__Given data__:
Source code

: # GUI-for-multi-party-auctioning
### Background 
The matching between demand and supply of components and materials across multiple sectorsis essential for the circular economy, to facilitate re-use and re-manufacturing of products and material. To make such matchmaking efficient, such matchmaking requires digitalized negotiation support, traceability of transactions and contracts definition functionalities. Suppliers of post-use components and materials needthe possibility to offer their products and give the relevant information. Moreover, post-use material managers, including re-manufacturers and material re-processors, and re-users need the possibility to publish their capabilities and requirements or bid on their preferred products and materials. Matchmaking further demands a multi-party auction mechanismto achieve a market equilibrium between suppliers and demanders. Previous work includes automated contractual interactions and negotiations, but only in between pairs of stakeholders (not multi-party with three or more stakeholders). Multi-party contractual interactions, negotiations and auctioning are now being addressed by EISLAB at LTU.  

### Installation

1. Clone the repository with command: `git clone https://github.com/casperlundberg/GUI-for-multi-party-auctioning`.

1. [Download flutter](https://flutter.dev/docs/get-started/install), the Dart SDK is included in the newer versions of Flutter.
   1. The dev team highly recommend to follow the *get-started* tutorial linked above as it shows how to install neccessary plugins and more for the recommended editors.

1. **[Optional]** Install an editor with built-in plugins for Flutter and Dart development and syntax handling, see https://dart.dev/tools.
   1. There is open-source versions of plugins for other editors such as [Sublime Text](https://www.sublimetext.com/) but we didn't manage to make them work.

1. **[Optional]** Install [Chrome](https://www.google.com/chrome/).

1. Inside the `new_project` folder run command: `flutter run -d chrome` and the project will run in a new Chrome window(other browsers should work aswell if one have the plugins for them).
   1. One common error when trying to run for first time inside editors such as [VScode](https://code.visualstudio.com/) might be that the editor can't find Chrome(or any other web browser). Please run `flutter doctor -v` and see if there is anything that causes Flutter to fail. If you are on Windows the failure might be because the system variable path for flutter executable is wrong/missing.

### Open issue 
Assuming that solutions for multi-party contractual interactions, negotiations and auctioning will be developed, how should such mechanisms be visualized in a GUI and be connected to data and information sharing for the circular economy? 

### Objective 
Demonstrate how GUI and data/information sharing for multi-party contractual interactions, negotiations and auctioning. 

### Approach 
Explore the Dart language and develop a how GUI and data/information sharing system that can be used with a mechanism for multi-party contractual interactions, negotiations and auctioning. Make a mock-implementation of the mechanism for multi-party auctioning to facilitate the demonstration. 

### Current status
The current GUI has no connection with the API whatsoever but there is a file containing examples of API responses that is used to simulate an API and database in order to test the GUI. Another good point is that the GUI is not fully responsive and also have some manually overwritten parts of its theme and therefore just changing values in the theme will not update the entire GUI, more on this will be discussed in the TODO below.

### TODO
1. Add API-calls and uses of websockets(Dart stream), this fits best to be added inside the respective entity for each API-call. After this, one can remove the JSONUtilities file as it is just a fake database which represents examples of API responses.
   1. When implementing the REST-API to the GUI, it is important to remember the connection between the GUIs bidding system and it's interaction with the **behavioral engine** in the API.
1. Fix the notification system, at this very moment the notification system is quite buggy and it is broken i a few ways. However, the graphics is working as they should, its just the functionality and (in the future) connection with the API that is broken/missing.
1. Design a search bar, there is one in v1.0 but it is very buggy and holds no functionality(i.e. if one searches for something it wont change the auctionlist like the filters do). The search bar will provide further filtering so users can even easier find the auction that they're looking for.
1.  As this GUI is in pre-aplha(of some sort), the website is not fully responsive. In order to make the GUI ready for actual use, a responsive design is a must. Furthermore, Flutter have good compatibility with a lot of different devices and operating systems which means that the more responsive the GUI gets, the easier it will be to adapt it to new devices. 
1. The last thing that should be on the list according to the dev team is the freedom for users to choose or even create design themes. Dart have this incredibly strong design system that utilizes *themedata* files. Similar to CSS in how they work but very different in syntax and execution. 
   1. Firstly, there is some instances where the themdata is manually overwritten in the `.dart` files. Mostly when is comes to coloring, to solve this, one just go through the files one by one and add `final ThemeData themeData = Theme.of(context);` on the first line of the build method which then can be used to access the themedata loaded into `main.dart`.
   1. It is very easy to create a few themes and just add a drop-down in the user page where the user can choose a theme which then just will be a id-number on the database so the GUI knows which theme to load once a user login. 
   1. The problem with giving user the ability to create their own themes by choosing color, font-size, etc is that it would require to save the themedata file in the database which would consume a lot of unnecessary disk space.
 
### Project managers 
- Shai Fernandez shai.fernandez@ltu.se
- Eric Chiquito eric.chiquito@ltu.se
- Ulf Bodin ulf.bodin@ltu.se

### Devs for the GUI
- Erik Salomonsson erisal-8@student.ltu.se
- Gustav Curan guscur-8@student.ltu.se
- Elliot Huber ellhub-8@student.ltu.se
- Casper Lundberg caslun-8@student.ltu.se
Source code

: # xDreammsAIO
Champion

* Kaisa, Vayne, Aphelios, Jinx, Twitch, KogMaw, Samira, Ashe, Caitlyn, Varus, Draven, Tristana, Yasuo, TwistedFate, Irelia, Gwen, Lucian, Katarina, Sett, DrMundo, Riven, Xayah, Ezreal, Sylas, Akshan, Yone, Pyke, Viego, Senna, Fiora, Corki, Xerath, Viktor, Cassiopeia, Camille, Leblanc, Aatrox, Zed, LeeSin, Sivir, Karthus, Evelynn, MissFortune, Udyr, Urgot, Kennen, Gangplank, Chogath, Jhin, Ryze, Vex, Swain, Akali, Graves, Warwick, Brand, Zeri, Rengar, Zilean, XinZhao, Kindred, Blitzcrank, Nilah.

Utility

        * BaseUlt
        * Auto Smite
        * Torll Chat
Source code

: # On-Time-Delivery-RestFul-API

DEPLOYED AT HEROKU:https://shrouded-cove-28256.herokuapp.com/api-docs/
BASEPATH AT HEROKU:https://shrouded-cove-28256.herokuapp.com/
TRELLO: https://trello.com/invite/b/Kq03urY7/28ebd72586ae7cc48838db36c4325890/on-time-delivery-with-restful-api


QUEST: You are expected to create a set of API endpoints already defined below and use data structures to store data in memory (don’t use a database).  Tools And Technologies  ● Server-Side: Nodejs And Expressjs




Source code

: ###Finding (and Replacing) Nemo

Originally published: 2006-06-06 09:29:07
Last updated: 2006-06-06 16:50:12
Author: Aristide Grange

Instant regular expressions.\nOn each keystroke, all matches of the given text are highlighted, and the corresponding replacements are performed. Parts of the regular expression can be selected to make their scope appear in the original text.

__Work instructions__:
Return the data exactly, every line included.

__Written answer__:
Source code

: # GUI-for-multi-party-auctioning
### Background 
The matching between demand and supply of components and materials across multiple sectorsis essential for the circular economy, to facilitate re-use and re-manufacturing of products and material. To make such matchmaking efficient, such matchmaking requires digitalized negotiation support, traceability of transactions and contracts definition functionalities. Suppliers of post-use components and materials needthe possibility to offer their products and give the relevant information. Moreover, post-use material managers, including re-manufacturers and material re-processors, and re-users need the possibility to publish their capabilities and requirements or bid on their preferred products and materials. Matchmaking further demands a multi-party auction mechanismto achieve a market equilibrium between suppliers and demanders. Previous work includes automated contractual interactions and negotiations, but only in between pairs of stakeholders (not multi-party with three or more stakeholders). Multi-party contractual interactions, negotiations and auctioning are now being addressed by EISLAB at LTU.  

### Installation

1. Clone the repository with command: `git clone https://github.com/casperlundberg/GUI-for-multi-party-auctioning`.

1. [Download flutter](https://flutter.dev/docs/get-started/install), the Dart SDK is included in the newer versions of Flutter.
   1. The dev team highly recommend to follow the *get-started* tutorial linked above as it shows how to install neccessary plugins and more for the recommended editors.

1. **[Optional]** Install an editor with built-in plugins for Flutter and Dart development and syntax handling, see https://dart.dev/tools.
   1. There is open-source versions of plugins for other editors such as [Sublime Text](https://www.sublimetext.com/) but we didn't manage to make them work.

1. **[Optional]** Install [Chrome](https://www.google.com/chrome/).

1. Inside the `new_project` folder run command: `flutter run -d chrome` and the project will run in a new Chrome window(other browsers should work aswell if one have the plugins for them).
   1. One common error when trying to run for first time inside editors such as [VScode](https://code.visualstudio.com/) might be that the editor can't find Chrome(or any other web browser). Please run `flutter doctor -v` and see if there is anything that causes Flutter to fail. If you are on Windows the failure might be because the system variable path for flutter executable is wrong/missing.

### Open issue 
Assuming that solutions for multi-party contractual interactions, negotiations and auctioning will be developed, how should such mechanisms be visualized in a GUI and be connected to data and information sharing for the circular economy? 

### Objective 
Demonstrate how GUI and data/information sharing for multi-party contractual interactions, negotiations and auctioning. 

### Approach 
Explore the Dart language and develop a how GUI and data/information sharing system that can be used with a mechanism for multi-party contractual interactions, negotiations and auctioning. Make a mock-implementation of the mechanism for multi-party auctioning to facilitate the demonstration. 

### Current status
The current GUI has no connection with the API whatsoever but there is a file containing examples of API responses that is used to simulate an API and database in order to test the GUI. Another good point is that the GUI is not fully responsive and also have some manually overwritten parts of its theme and therefore just changing values in the theme will not update the entire GUI, more on this will be discussed in the TODO below.

### TODO
1. Add API-calls and uses of websockets(Dart stream), this fits best to be added inside the respective entity for each API-call. After this, one can remove the JSONUtilities file as it is just a fake database which represents examples of API responses.
   1. When implementing the REST-API to the GUI, it is important to remember the connection between the GUIs bidding system and it's interaction with the **behavioral engine** in the API.
1. Fix the notification system, at this very moment the notification system is quite buggy and it is broken i a few ways. However, the graphics is working as they should, its just the functionality and (in the future) connection with the API that is broken/missing.
1. Design a search bar, there is one in v1.0 but it is very buggy and holds no functionality(i.e. if one searches for something it wont change the auctionlist like the filters do). The search bar will provide further filtering so users can even easier find the auction that they're looking for.
1.  As this GUI is in pre-aplha(of some sort), the website is not fully responsive. In order to make the GUI ready for actual use, a responsive design is a must. Furthermore, Flutter have good compatibility with a lot of different devices and operating systems which means that the more responsive the GUI gets, the easier it will be to adapt it to new devices. 
1. The last thing that should be on the list according to the dev team is the freedom for users to choose or even create design themes. Dart have this incredibly strong design system that utilizes *themedata* files. Similar to CSS in how they work but very different in syntax and execution. 
   1. Firstly, there is some instances where the themdata is manually overwritten in the `.dart` files. Mostly when is comes to coloring, to solve this, one just go through the files one by one and add `final ThemeData themeData = Theme.of(context);` on the first line of the build method which then can be used to access the themedata loaded into `main.dart`.
   1. It is very easy to create a few themes and just add a drop-down in the user page where the user can choose a theme which then just will be a id-number on the database so the GUI knows which theme to load once a user login. 
   1. The problem with giving user the ability to create their own themes by choosing color, font-size, etc is that it would require to save the themedata file in the database which would consume a lot of unnecessary disk space.
 
### Project managers 
- Shai Fernandez shai.fernandez@ltu.se
- Eric Chiquito eric.chiquito@ltu.se
- Ulf Bodin ulf.bodin@ltu.se

### Devs for the GUI
- Erik Salomonsson erisal-8@student.ltu.se
- Gustav Curan guscur-8@student.ltu.se
- Elliot Huber ellhub-8@student.ltu.se
- Casper Lundberg caslun-8@student.ltu.se
Source code

: # xDreammsAIO
Champion

* Kaisa, Vayne, Aphelios, Jinx, Twitch, KogMaw, Samira, Ashe, Caitlyn, Varus, Draven, Tristana, Yasuo, TwistedFate, Irelia, Gwen, Lucian, Katarina, Sett, DrMundo, Riven, Xayah, Ezreal, Sylas, Akshan, Yone, Pyke, Viego, Senna, Fiora, Corki, Xerath, Viktor, Cassiopeia, Camille, Leblanc, Aatrox, Zed, LeeSin, Sivir, Karthus, Evelynn, MissFortune, Udyr, Urgot, Kennen, Gangplank, Chogath, Jhin, Ryze, Vex, Swain, Akali, Graves, Warwick, Brand, Zeri, Rengar, Zilean, XinZhao, Kindred, Blitzcrank, Nilah.

Utility

        * BaseUlt
        * Auto Smite
        * Torll Chat
Source code

: # On-Time-Delivery-RestFul-API

DEPLOYED AT HEROKU:https://shrouded-cove-28256.herokuapp.com/api-docs/
BASEPATH AT HEROKU:https://shrouded-cove-28256.herokuapp.com/
TRELLO: https://trello.com/invite/b/Kq03urY7/28ebd72586ae7cc48838db36c4325890/on-time-delivery-with-restful-api


QUEST: You are expected to create a set of API endpoints already defined below and use data structures to store data in memory (don’t use a database).  Tools And Technologies  ● Server-Side: Nodejs And Expressjs




Source code

: ###Finding (and Replacing) Nemo

Originally published: 2006-06-06 09:29:07
Last updated: 2006-06-06 16:50:12
Author: Aristide Grange

Instant regular expressions.\nOn each keystroke, all matches of the given text are highlighted, and the corresponding replacements are performed. Parts of the regular expression can be selected to make their scope appear in the original text.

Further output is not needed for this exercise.